You cannot tell regulators or your customers that you did not know the data was there. Ignorance is not a defense in compliance frameworks like GDPR or CCPA.

Holding onto data you do not use increases your attack surface without increasing your business value. It creates a scenario where you have all the risk and none of the reward.

Mining for Value

#

It is not all bad news.

Sometimes, dark data is simply untapped potential. The goal for a founder is to convert dark data into functional data.

This is where modern machine learning and AI tools can actually help.

Previously, analyzing thousands of hours of customer support calls was impossible. You would need a human to listen to them. Now, you can use transcription services and natural language processing to analyze that dark data.

You can uncover patterns.

Are customers angry about a specific feature?

Is there a competitor mentioned frequently in your sales calls that you are ignoring?

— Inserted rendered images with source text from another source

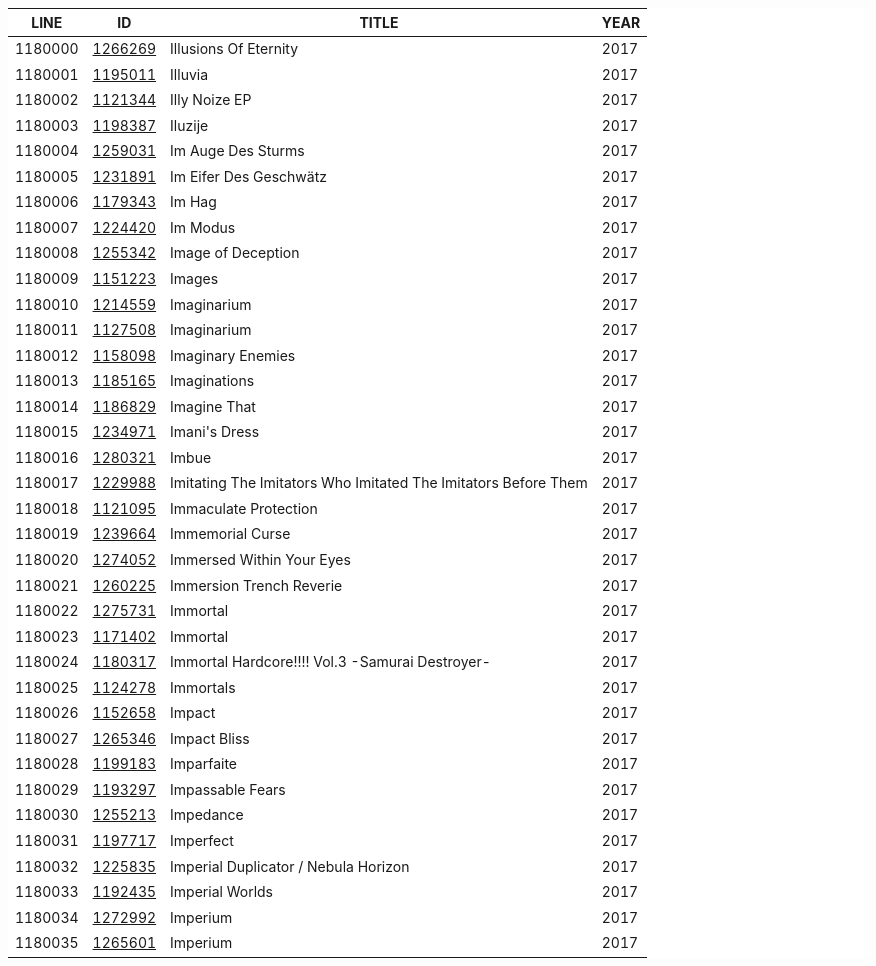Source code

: | LINE   | ID   | TITLE  | YEAR  |
| ------ | ---- | ------ | ----- |
| 1180000 | [1266269](https://www.discogs.com/master/1266269) | Illusions Of Eternity | 2017 |
| 1180001 | [1195011](https://www.discogs.com/master/1195011) | Illuvia | 2017 |
| 1180002 | [1121344](https://www.discogs.com/master/1121344) | Illy Noize EP | 2017 |
| 1180003 | [1198387](https://www.discogs.com/master/1198387) | Iluzije | 2017 |
| 1180004 | [1259031](https://www.discogs.com/master/1259031) | Im Auge Des Sturms | 2017 |
| 1180005 | [1231891](https://www.discogs.com/master/1231891) | Im Eifer Des Geschwätz | 2017 |
| 1180006 | [1179343](https://www.discogs.com/master/1179343) | Im Hag | 2017 |
| 1180007 | [1224420](https://www.discogs.com/master/1224420) | Im Modus | 2017 |
| 1180008 | [1255342](https://www.discogs.com/master/1255342) | Image of Deception | 2017 |
| 1180009 | [1151223](https://www.discogs.com/master/1151223) | Images | 2017 |
| 1180010 | [1214559](https://www.discogs.com/master/1214559) | Imaginarium | 2017 |
| 1180011 | [1127508](https://www.discogs.com/master/1127508) | Imaginarium | 2017 |
| 1180012 | [1158098](https://www.discogs.com/master/1158098) | Imaginary Enemies | 2017 |
| 1180013 | [1185165](https://www.discogs.com/master/1185165) | Imaginations | 2017 |
| 1180014 | [1186829](https://www.discogs.com/master/1186829) | Imagine That | 2017 |
| 1180015 | [1234971](https://www.discogs.com/master/1234971) | Imani's Dress | 2017 |
| 1180016 | [1280321](https://www.discogs.com/master/1280321) | Imbue | 2017 |
| 1180017 | [1229988](https://www.discogs.com/master/1229988) | Imitating The Imitators Who Imitated The Imitators Before Them | 2017 |
| 1180018 | [1121095](https://www.discogs.com/master/1121095) | Immaculate Protection | 2017 |
| 1180019 | [1239664](https://www.discogs.com/master/1239664) | Immemorial Curse | 2017 |
| 1180020 | [1274052](https://www.discogs.com/master/1274052) | Immersed Within Your Eyes | 2017 |
| 1180021 | [1260225](https://www.discogs.com/master/1260225) | Immersion Trench Reverie | 2017 |
| 1180022 | [1275731](https://www.discogs.com/master/1275731) | Immortal | 2017 |
| 1180023 | [1171402](https://www.discogs.com/master/1171402) | Immortal | 2017 |
| 1180024 | [1180317](https://www.discogs.com/master/1180317) | Immortal Hardcore!!!! Vol.3 -Samurai Destroyer- | 2017 |
| 1180025 | [1124278](https://www.discogs.com/master/1124278) | Immortals | 2017 |
| 1180026 | [1152658](https://www.discogs.com/master/1152658) | Impact | 2017 |
| 1180027 | [1265346](https://www.discogs.com/master/1265346) | Impact Bliss | 2017 |
| 1180028 | [1199183](https://www.discogs.com/master/1199183) | Imparfaite | 2017 |
| 1180029 | [1193297](https://www.discogs.com/master/1193297) | Impassable Fears | 2017 |
| 1180030 | [1255213](https://www.discogs.com/master/1255213) | Impedance | 2017 |
| 1180031 | [1197717](https://www.discogs.com/master/1197717) | Imperfect | 2017 |
| 1180032 | [1225835](https://www.discogs.com/master/1225835) | Imperial Duplicator / Nebula Horizon | 2017 |
| 1180033 | [1192435](https://www.discogs.com/master/1192435) | Imperial Worlds | 2017 |
| 1180034 | [1272992](https://www.discogs.com/master/1272992) | Imperium | 2017 |
| 1180035 | [1265601](https://www.discogs.com/master/1265601) | Imperium | 2017 |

This transforms the data from a storage cost into a business asset.

The key is intent. You must have a specific question you want to answer. If you can define the question, you can look into your dark data to see if the answer exists.

If the answer is not there, and you cannot foresee a scenario where the data answers a critical business question, it is likely time to let it go.

Operational Hygiene for Founders

#

How do you handle this as you build?

You need a policy for data retention. This sounds corporate and boring, but it is essential for a well run business.

Start by auditing what you collect. Look at your cloud storage bills. Look at your server logs. Look at your third party tools.

Classify the data into three buckets.

First is critical business data. This is what you use every day to run the company.

Second is compliance data. This is what you are legally required to keep for a set period, like financial records or tax documents.

Third is everything else.

For that third bucket, you need to make a decision. Can you automate an analysis of it to gain insights? If not, can you set an automated deletion schedule?

Maybe you only keep server logs for 30 days instead of forever. Maybe you delete video recordings of meetings after 90 days.

By actively managing this, you reduce your costs. You reduce your legal risk. You make your engineering team faster.

Building a company is about focus. That focus should extend to your digital assets. Do not be a data hoarder. Be a data editor. Keep what matters and have the confidence to delete what does not.